A squealing sound is one of the most common problems associated with a braking system. It’s often worst in the morning when the brake pads are still cold and dewy, and so squeak against the brake disc. Dusty brake pads can also cause squealing, so brake cleaning fluids may remedy the problem. General noise and rattling, referred to as resonance instability, also come from the vibration of the various parts between the axle and the brake.
Brake juddering, or shuddering, is another common issue. If a vehicle shakes at all as you’re coming to a gradual stop, it could be a sign of hot spots on the brake pad. These result from rapid deceleration, which causes uneven thermal distribution that results in warping of the disk.
More rarely, a vehicle may veer to one side when you brake. This is typically a result of replacing the brakes on the one wheel of an axle and not the other, resulting in different braking strengths on either side. This can be extremely dangerous on the roads, so get your brakes seen to immediately if you experience this problem.
Caring for your Brakes
The proper functioning of the brakes could mean the difference between life and death on the roads, so it’s important that you get any problems with the brakes seen to as soon as possible.
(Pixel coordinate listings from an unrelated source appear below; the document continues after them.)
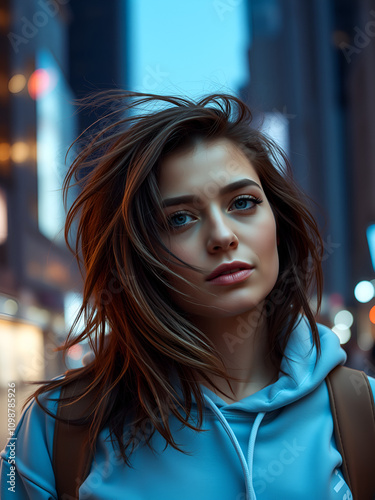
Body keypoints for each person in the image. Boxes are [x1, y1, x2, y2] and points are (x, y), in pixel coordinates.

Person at [1, 90, 373, 500]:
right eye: (180, 218)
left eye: (243, 202)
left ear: (279, 222)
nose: (222, 236)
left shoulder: (362, 410)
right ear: (138, 255)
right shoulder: (57, 428)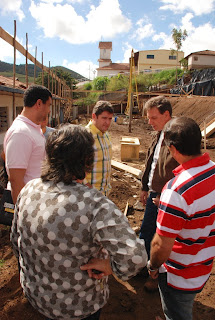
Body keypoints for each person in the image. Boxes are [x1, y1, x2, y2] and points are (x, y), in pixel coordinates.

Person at [10, 124, 147, 320]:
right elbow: (135, 258)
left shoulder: (28, 189)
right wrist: (110, 267)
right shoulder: (95, 205)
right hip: (79, 306)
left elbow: (16, 242)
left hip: (37, 298)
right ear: (87, 161)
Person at [148, 117, 215, 320]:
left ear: (173, 149)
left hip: (179, 276)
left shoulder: (176, 191)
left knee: (177, 314)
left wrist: (152, 266)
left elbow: (161, 246)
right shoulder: (212, 170)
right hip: (203, 266)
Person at [139, 96, 178, 291]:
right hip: (154, 192)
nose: (149, 122)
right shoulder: (158, 134)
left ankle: (157, 276)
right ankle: (145, 266)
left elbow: (183, 172)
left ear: (167, 115)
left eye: (153, 118)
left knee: (162, 237)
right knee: (146, 232)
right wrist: (145, 187)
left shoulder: (178, 137)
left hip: (169, 198)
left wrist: (167, 196)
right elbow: (151, 163)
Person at [4, 84, 52, 203]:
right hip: (29, 205)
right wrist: (22, 212)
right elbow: (16, 179)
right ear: (39, 103)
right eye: (49, 105)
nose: (49, 111)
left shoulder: (32, 130)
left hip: (36, 202)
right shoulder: (21, 133)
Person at [85, 100, 113, 196]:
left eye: (110, 118)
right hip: (88, 194)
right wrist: (87, 186)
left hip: (104, 194)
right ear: (94, 116)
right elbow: (73, 167)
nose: (107, 122)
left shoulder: (106, 135)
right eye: (104, 118)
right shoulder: (84, 136)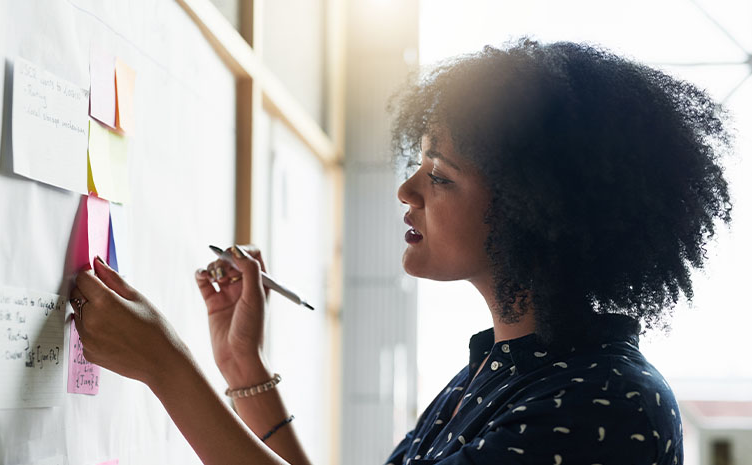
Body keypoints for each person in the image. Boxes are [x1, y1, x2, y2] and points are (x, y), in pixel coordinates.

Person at [69, 38, 733, 464]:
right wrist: (242, 365)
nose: (406, 189)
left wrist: (167, 367)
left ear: (537, 211)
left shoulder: (602, 403)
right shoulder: (505, 369)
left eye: (439, 175)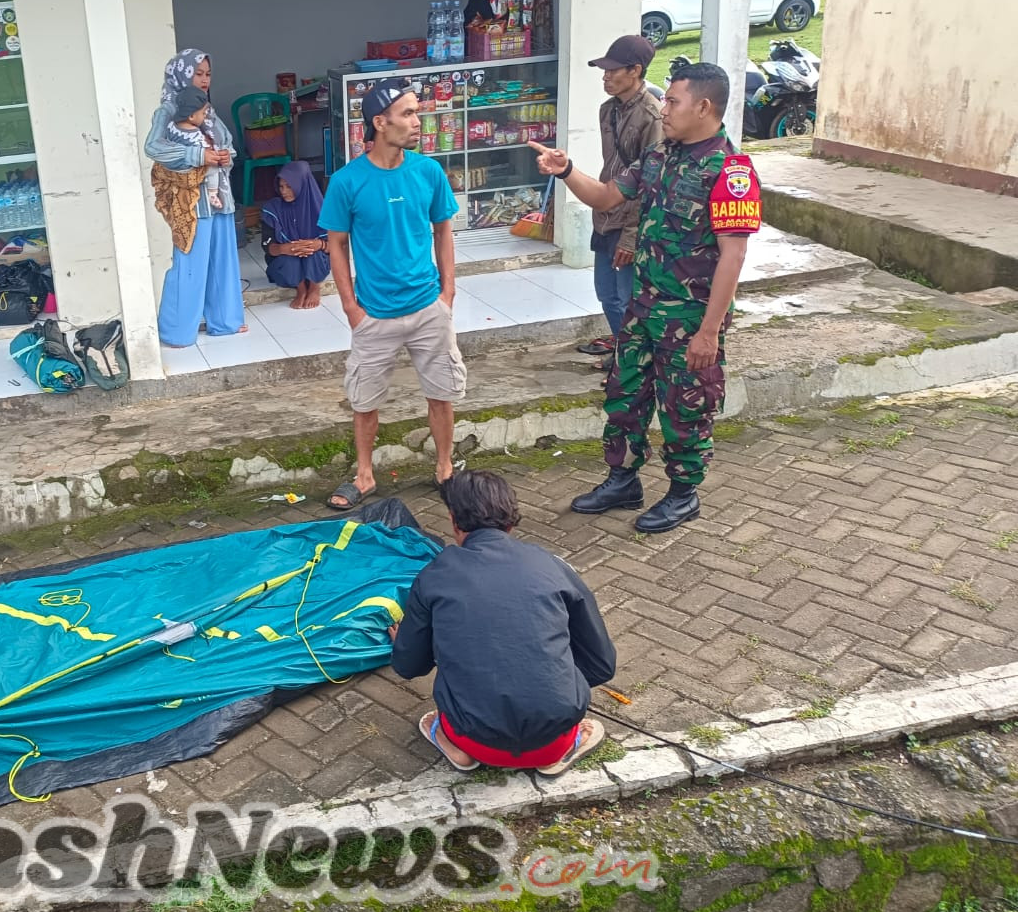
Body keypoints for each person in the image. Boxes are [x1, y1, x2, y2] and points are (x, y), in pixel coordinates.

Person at [531, 62, 762, 533]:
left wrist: (709, 333)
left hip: (690, 318)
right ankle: (623, 479)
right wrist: (566, 170)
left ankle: (683, 495)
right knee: (625, 396)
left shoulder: (731, 172)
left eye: (674, 101)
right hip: (644, 308)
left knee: (685, 408)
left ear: (703, 106)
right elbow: (606, 197)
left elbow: (732, 258)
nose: (665, 109)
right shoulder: (662, 155)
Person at [390, 471, 615, 775]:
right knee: (556, 724)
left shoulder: (434, 575)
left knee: (443, 714)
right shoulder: (552, 565)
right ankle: (556, 753)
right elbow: (601, 665)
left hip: (473, 738)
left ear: (454, 520)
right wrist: (546, 681)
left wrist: (404, 640)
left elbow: (409, 666)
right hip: (554, 737)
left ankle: (456, 748)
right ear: (511, 520)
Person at [320, 77, 464, 509]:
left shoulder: (427, 171)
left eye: (416, 112)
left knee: (441, 393)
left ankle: (444, 468)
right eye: (408, 113)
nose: (417, 121)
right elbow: (337, 245)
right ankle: (364, 476)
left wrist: (448, 293)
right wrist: (350, 306)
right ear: (379, 122)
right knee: (364, 401)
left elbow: (444, 231)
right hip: (375, 313)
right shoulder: (347, 182)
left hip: (428, 307)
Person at [145, 49, 246, 348]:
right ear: (182, 73)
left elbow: (228, 145)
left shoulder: (208, 111)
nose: (204, 80)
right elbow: (154, 148)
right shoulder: (169, 109)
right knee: (190, 264)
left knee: (222, 261)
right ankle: (176, 331)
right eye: (197, 73)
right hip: (191, 201)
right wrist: (198, 154)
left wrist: (226, 155)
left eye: (208, 74)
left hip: (221, 198)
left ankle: (225, 322)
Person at [581, 35, 663, 370]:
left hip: (632, 221)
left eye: (612, 70)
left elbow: (649, 182)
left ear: (635, 70)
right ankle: (625, 354)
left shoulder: (652, 117)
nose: (605, 76)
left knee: (629, 297)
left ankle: (635, 364)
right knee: (606, 293)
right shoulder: (608, 111)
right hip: (606, 214)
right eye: (603, 70)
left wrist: (631, 235)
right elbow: (612, 167)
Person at [259, 159, 330, 309]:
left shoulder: (323, 208)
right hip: (286, 263)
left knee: (314, 252)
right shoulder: (273, 208)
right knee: (290, 260)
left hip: (315, 259)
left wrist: (320, 244)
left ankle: (314, 287)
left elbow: (338, 245)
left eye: (289, 187)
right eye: (281, 186)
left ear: (303, 185)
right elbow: (267, 245)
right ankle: (301, 290)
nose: (284, 191)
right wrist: (284, 249)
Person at [165, 85, 228, 211]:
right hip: (197, 172)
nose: (205, 116)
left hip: (178, 174)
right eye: (203, 113)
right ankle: (212, 193)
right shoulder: (195, 134)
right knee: (215, 168)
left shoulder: (172, 127)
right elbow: (206, 153)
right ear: (191, 116)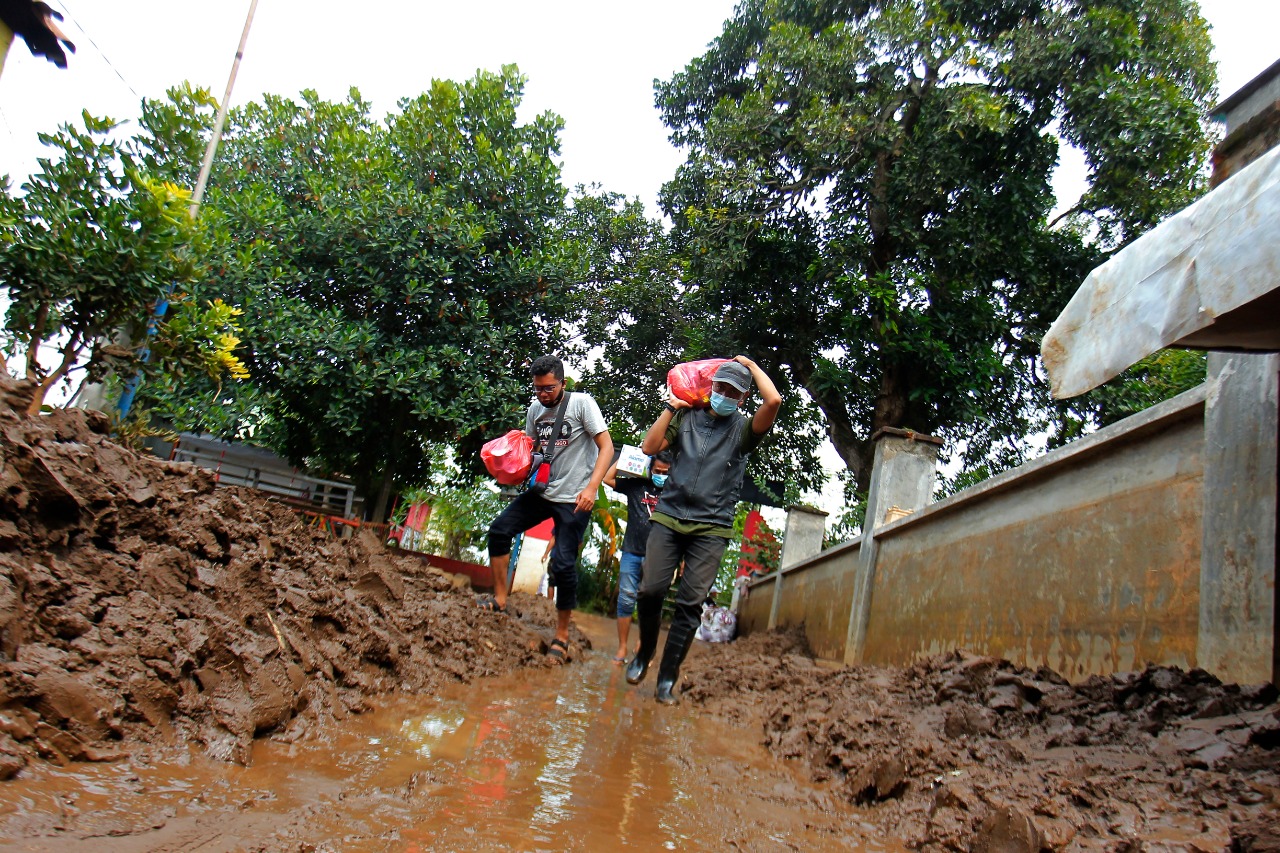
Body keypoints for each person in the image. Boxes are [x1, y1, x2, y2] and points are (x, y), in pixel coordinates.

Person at [626, 356, 781, 703]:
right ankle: (644, 653)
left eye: (734, 392)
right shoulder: (686, 417)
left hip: (711, 527)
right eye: (721, 387)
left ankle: (667, 677)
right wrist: (671, 407)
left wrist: (753, 367)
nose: (725, 394)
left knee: (690, 604)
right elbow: (649, 448)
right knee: (650, 591)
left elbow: (773, 401)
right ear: (711, 386)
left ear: (742, 398)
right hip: (669, 515)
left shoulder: (743, 431)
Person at [479, 355, 613, 663]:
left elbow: (606, 446)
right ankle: (500, 599)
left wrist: (592, 488)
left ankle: (562, 635)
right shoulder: (535, 410)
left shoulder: (582, 404)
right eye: (538, 388)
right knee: (500, 530)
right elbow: (533, 448)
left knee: (563, 565)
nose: (543, 394)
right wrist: (509, 455)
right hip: (543, 492)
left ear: (563, 383)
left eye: (549, 388)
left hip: (576, 498)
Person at [603, 449, 673, 664]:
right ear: (650, 468)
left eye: (665, 472)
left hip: (658, 558)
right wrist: (627, 457)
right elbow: (607, 478)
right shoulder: (636, 486)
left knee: (651, 603)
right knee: (625, 599)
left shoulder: (674, 493)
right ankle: (622, 648)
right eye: (657, 470)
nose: (660, 475)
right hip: (631, 551)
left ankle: (644, 646)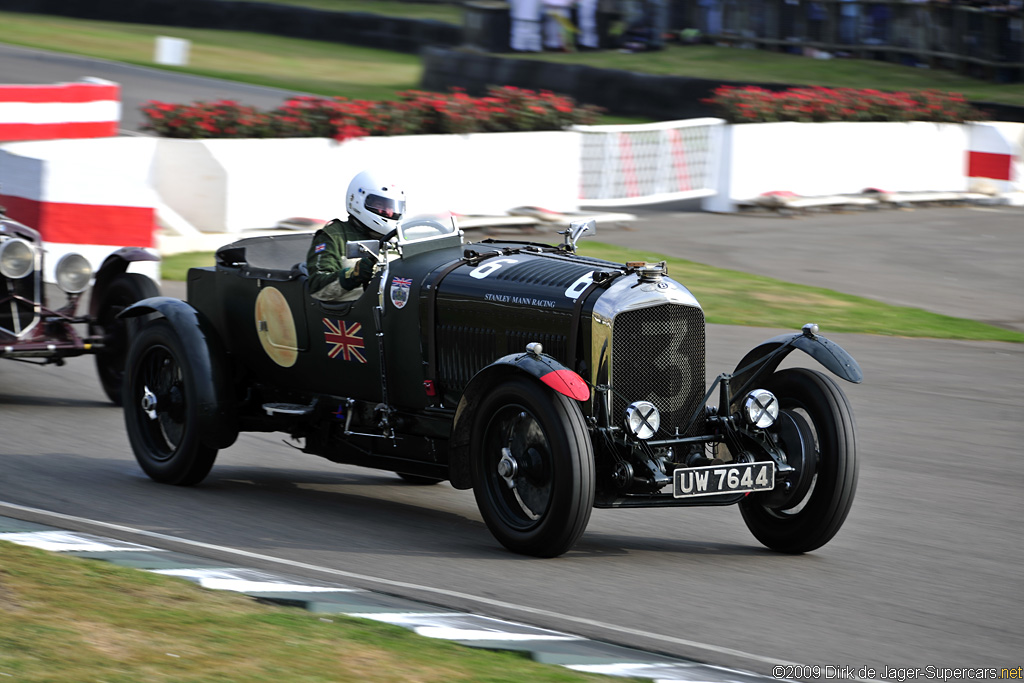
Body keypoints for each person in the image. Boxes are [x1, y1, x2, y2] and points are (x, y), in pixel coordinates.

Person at [306, 170, 406, 302]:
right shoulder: (333, 236)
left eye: (392, 206)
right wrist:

Often it’s possible to repair components of the brake system, rather than replacing them. A warped brake disc, for example, can be machined down to give it an even surface. This may restore the brake’s stability and reduce shuddering, at a far smaller cost than replacing the entire system. However, excessive resurfacing can make a brake disc too thin and therefore unsafe.
It’s important to replace the brake pads before they get worn down to a state in which they leave grooves on the brake disc.
When replacing brake parts, it’s generally preferable to use parts from your vehicle’s manufacturer. If you opt for aftermarket parts, you need to ensure that the parts you use are all compatible with one another.
An ounce of prevention is certainly worth more than a pound of cure in this scenario, so keep your brakes in tip-top shape!